Thu, March 26, 1:45 to 3:15pm EDT (1:45 to 3:15pm EDT), Hyatt Regency Miami, Floor: 3rd, Stanford

Group Submission Type: Formal Panel Session (English)

Proposal

For several decades, the Sahel has faced two main challenges : significant increase in insecurity and the climate change. Climate change has speed up desert encroachment, resulting in extreme droughts that have often been catalysts to Tuaregs’ insurgencies in Mali. Natural resource scarcity has enhanced local conflicts and increased food insecurity, preventing populations from accessing social services, especially education-related services.
As a direct result of insecurity, schools closed and teachers fled. In the rare event where schools stay open, experienced teachers are lacking and are often replaced by volunteers from the community. Unexperienced teachers are also promoted to school principals without prior training on specific tasks and responsabilities. School administration has difficulties in monitoring and supporting schools due to both geographical and security reasons.
In such challenging contexts, education projects have to focus on both access and quality simultaneously, more so than in peaceful contexts. Quality is needed to restore trust in schools and respond to specific needs of children and teachers affected by conflict and climate change. Providing equal access to quality education to hard-to-reach populations requires revised strategies and inputs. This panel will present how USAID/Mali ERSA and the UNICEF funded Project for an improved access to quality education in conflict-affect communities in Mali have used different technologies to achieve this goal in reaching a wide range of people despite the challenging context.
ERSA is a 5 year-initiative (2015-2020) designed by USAID to be a short-term, transitional response to an emergency situation, addressing the needs of children and youth whose education has been disrupted by conflict, with the assumption that the conflict was over. When the project began in 2015, there was hope that the conflict would be over and that schools would re-open. Unfortunately, the conflict has continued, which has required adaptation of the project strategies to the realities on the ground.
The first aim is to reintegrate more than 10,000 out-of-school children (OOSC) into the formal education system through an accelerated education program. ERSA also aims to provide basic education, life skills, and livelihood training for approximately 2,800 out-of-school youth (OSY) (15-25 years old).

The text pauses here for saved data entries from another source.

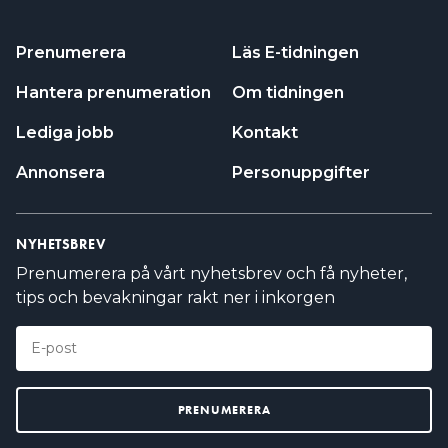
Prenumerera
Läs E-tidningen
Hantera prenumeration
Om tidningen
Lediga jobb
Kontakt
Annonsera
Personuppgifter
NYHETSBREV
Prenumerera på vårt nyhetsbrev och få nyheter,
tips och bevakningar rakt ner i inkorgen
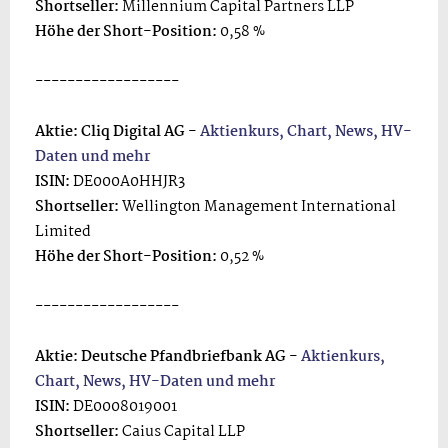
Shortseller:
Millennium Capital Partners LLP
Höhe der Short-Position:
0,58 %
------------------
Aktie: Cliq Digital AG -
Aktienkurs, Chart, News, HV-
Daten und mehr
ISIN:
DE000A0HHJR3
Shortseller:
Wellington Management International
Limited
Höhe der Short-Position:
0,52 %
------------------
Aktie: Deutsche Pfandbriefbank AG -
Aktienkurs,
Chart, News, HV-Daten und mehr
ISIN:
DE0008019001
Shortseller:
Caius Capital LLP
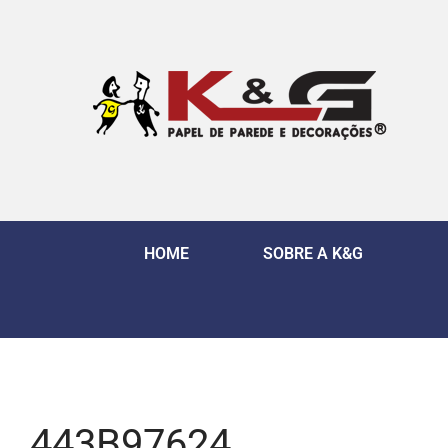
HOME
SOBRE A K&G
443B97624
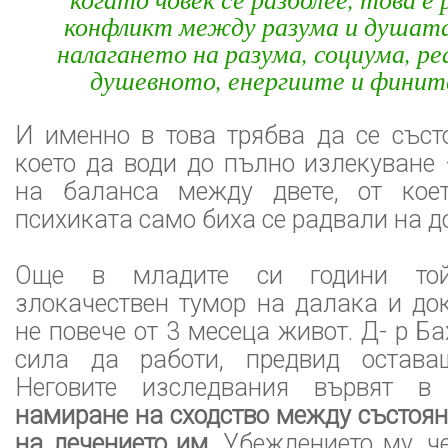
конфликт между разума и душата,
налагането на разума, социума, р
душевното, енергиите и финит
И именно в това трябва да се съст
което да води до пълно излекуване
на баланса между двете, от коет
психиката само биха се радвали на д
Още в младите си години то
злокачествен тумор на далака и до
не повече от 3 месеца живот. Д- р Б
сила да работи, предвид остава
Неговите изследвания вървят в
намиране на сходство между състоя
на лечението им
. Убеждението му, ч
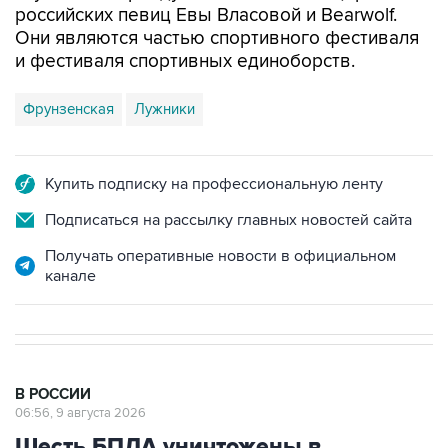
российских певиц Евы Власовой и Bearwolf.
Они являются частью спортивного фестиваля
и фестиваля спортивных единоборств.
Фрунзенская
Лужники
Купить подписку на профессиональную ленту
Подписаться на рассылку главных новостей сайта
Получать оперативные новости в официальном
канале
В РОССИИ
06:56, 9 августа 2026
Шесть БПЛА уничтожены в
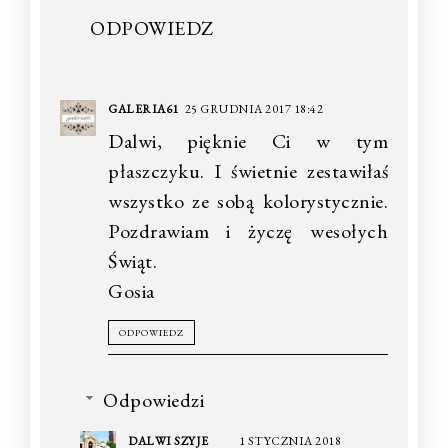
ODPOWIEDZ
GALERIA61
25 GRUDNIA 2017 18:42
Dalwi, pięknie Ci w tym
płaszczyku. I świetnie zestawiłaś
wszystko ze sobą kolorystycznie.
Pozdrawiam i życzę wesołych
Świąt.
Gosia
ODPOWIEDZ
Odpowiedzi
DALWI SZYJE
1 STYCZNIA 2018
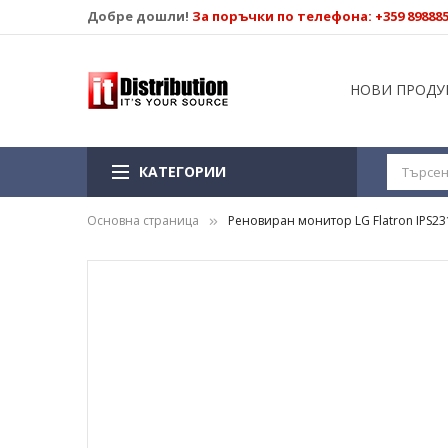
Добре дошли!
За поръчки по телефона: +359 89888
НОВИ ПРОДУ
КАТЕГОРИИ
Основна страница
Реновиран монитор LG Flatron IPS231P
Преминете
към
края
на
галерията
на
изображенията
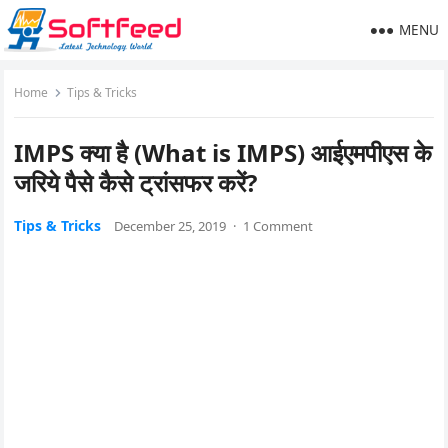
MENU
Home
Tips & Tricks
IMPS क्या है (What is IMPS) आईएमपीएस के
जरिये पैसे कैसे ट्रांसफर करें?
Tips & Tricks
December 25, 2019
·
1 Comment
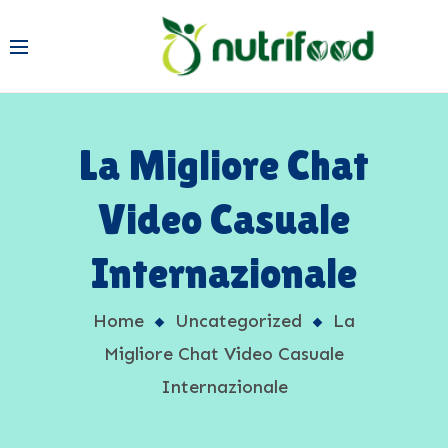
La Migliore Chat
Video Casuale
Internazionale
Home
Uncategorized
La
Migliore Chat Video Casuale
Internazionale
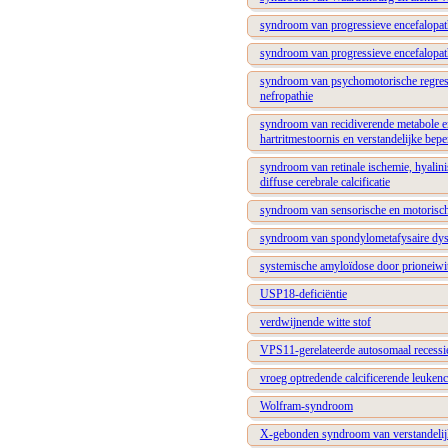
syndroom van progressieve encefalopath
syndroom van progressieve encefalopath
syndroom van psychomotorische regress
nefropathie
syndroom van recidiverende metabole e
hartritmestoornis en verstandelijke bep
syndroom van retinale ischemie, hyalinis
diffuse cerebrale calcificatie
syndroom van sensorische en motorisch
syndroom van spondylometafysaire dysp
systemische amyloïdose door prioneiwi
USP18-deficiëntie
verdwijnende witte stof
VPS11-gerelateerde autosomaal recessi
vroeg optredende calcificerende leukenc
Wolfram-syndroom
X-gebonden syndroom van verstandelijke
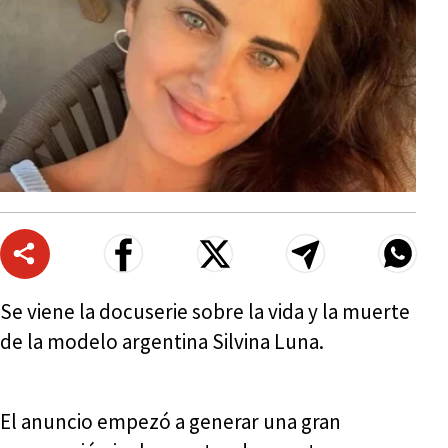
Se viene la docuserie sobre la vida y la muerte
de la modelo argentina Silvina Luna.
El anuncio empezó a generar una gran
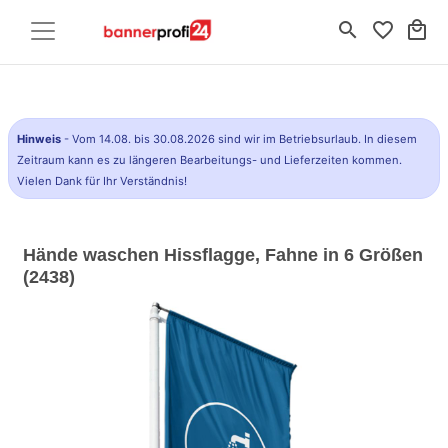
search
favorite_border
local_mall
Hinweis
- Vom 14.08. bis 30.08.2026 sind wir im Betriebsurlaub. In diesem
Zeitraum kann es zu längeren Bearbeitungs- und Lieferzeiten kommen.
Vielen Dank für Ihr Verständnis!
Hände waschen Hissflagge, Fahne in 6 Größen
(2438)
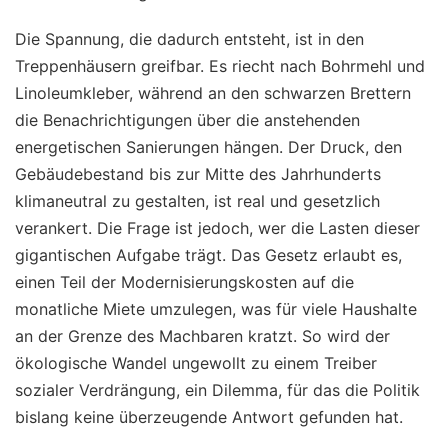
Die Spannung, die dadurch entsteht, ist in den
Treppenhäusern greifbar. Es riecht nach Bohrmehl und
Linoleumkleber, während an den schwarzen Brettern
die Benachrichtigungen über die anstehenden
energetischen Sanierungen hängen. Der Druck, den
Gebäudebestand bis zur Mitte des Jahrhunderts
klimaneutral zu gestalten, ist real und gesetzlich
verankert. Die Frage ist jedoch, wer die Lasten dieser
gigantischen Aufgabe trägt. Das Gesetz erlaubt es,
einen Teil der Modernisierungskosten auf die
monatliche Miete umzulegen, was für viele Haushalte
an der Grenze des Machbaren kratzt. So wird der
ökologische Wandel ungewollt zu einem Treiber
sozialer Verdrängung, ein Dilemma, für das die Politik
bislang keine überzeugende Antwort gefunden hat.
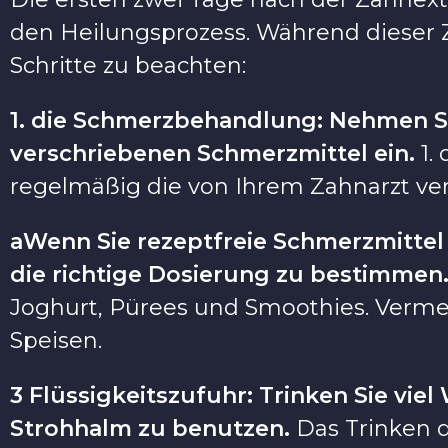
den Heilungsprozess. Während dieser Ze
Schritte zu beachten:
1. die Schmerzbehandlung: Nehmen Si
verschriebenen Schmerzmittel ein.
1.
regelmäßig die von Ihrem Zahnarzt ve
aWenn Sie rezeptfreie Schmerzmittel 
die richtige Dosierung zu bestimmen
Joghurt, Pürees und Smoothies. Vermei
Speisen.
3 Flüssigkeitszufuhr: Trinken Sie viel
Strohhalm zu benutzen.
Das Trinken 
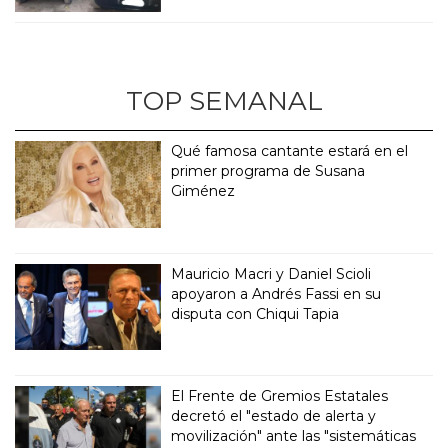
TOP SEMANAL
Qué famosa cantante estará en el
primer programa de Susana
Giménez
Mauricio Macri y Daniel Scioli
apoyaron a Andrés Fassi en su
disputa con Chiqui Tapia
El Frente de Gremios Estatales
decretó el "estado de alerta y
movilización" ante las "sistemáticas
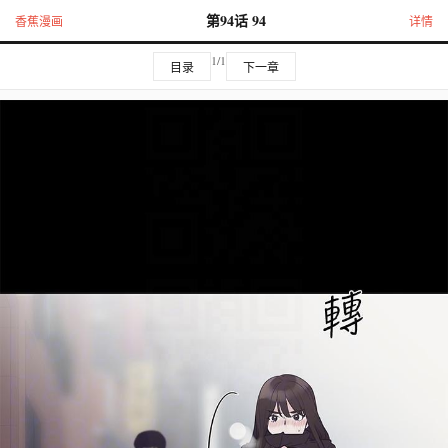
第94话 94
香蕉漫画
详情
1/1
目录
下一章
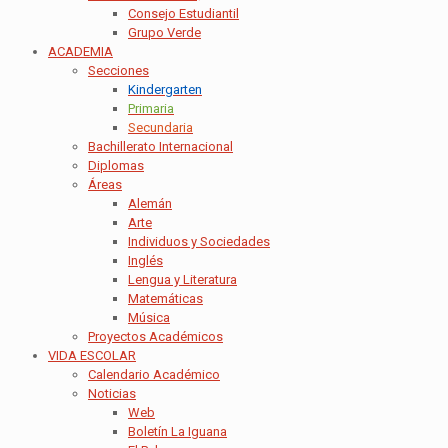
Consejo Estudiantil
Grupo Verde
ACADEMIA
Secciones
Kindergarten
Primaria
Secundaria
Bachillerato Internacional
Diplomas
Áreas
Alemán
Arte
Individuos y Sociedades
Inglés
Lengua y Literatura
Matemáticas
Música
Proyectos Académicos
VIDA ESCOLAR
Calendario Académico
Noticias
Web
Boletín La Iguana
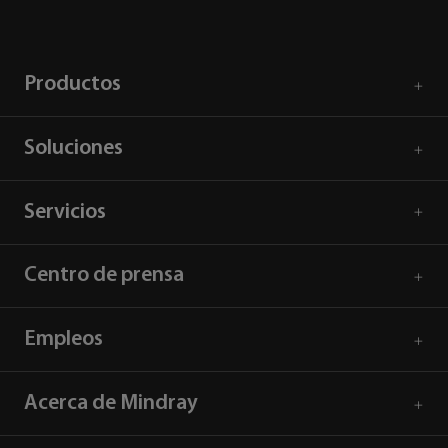
Productos
Soluciones
Servicios
Centro de prensa
Empleos
Acerca de Mindray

These educational opportunities are designed and implemented with intentionally conflict-sensitive strategies that promote resilience, peace-building and inclusivity.
ERSA included technology in all of its components to provide more support to targeted populations:
- Improving instructional practices and attitudes of AEP facilitators through the individual use of self-training videos on tablets.
- Improving students’ reading skills in French through playful Interactive Audio Instruction programs used by the facilitator with their students in AEP centers or by regular teacher in formal school
- Improving youth skills in literacy, numeracy, and entrepreneurship through the use of interactive lessons
- Supporting youth entrepreneurship with a soap operas that chronicles the efforts of two youth to launch a market gardening business (including their problems and challenges and how they resolved them).
- Enhancing youth engagement for their community through peer education based on audio programs.
The ICT component of the UNICEF funded Project for an improved access to quality education in conflict-affect communities in Mali (UNICEF/PAAQE) has been designed by UNICEF and Education Development Center in order to develop professional skills of formal school administrators and educators in ERSA intervention areas and in Center of Mali. Thanks to this funding, EDC developed self-training materials for district-level ministry officers, for school principals and for teachers.
During this panel, presenters will present each of these technological inputs and participants will be able to try using them. For each input, presenters will discuss its justification, explain the format of multimedia materials, describe how they are conceived and produced, and share main successes. Over three years, the complementarity between USAID/ERSA and UNICEF/PAAQE allowed to reach a large number of beneficiaries, educators and learners, youth and children, in both formal and non-formal system.
The final discussion will allow the audience to share their own experiences in using technologies in such challenging contexts. In particular, attendees will be invited to explain challenges they faced and how they adressed them and to discuss opportunities.
Participants will be invited to discuss how to institutionalize and make such inputs systematic in all educational sectors (formal, non formal, primary/secondary, pre-service or continuous teacher training).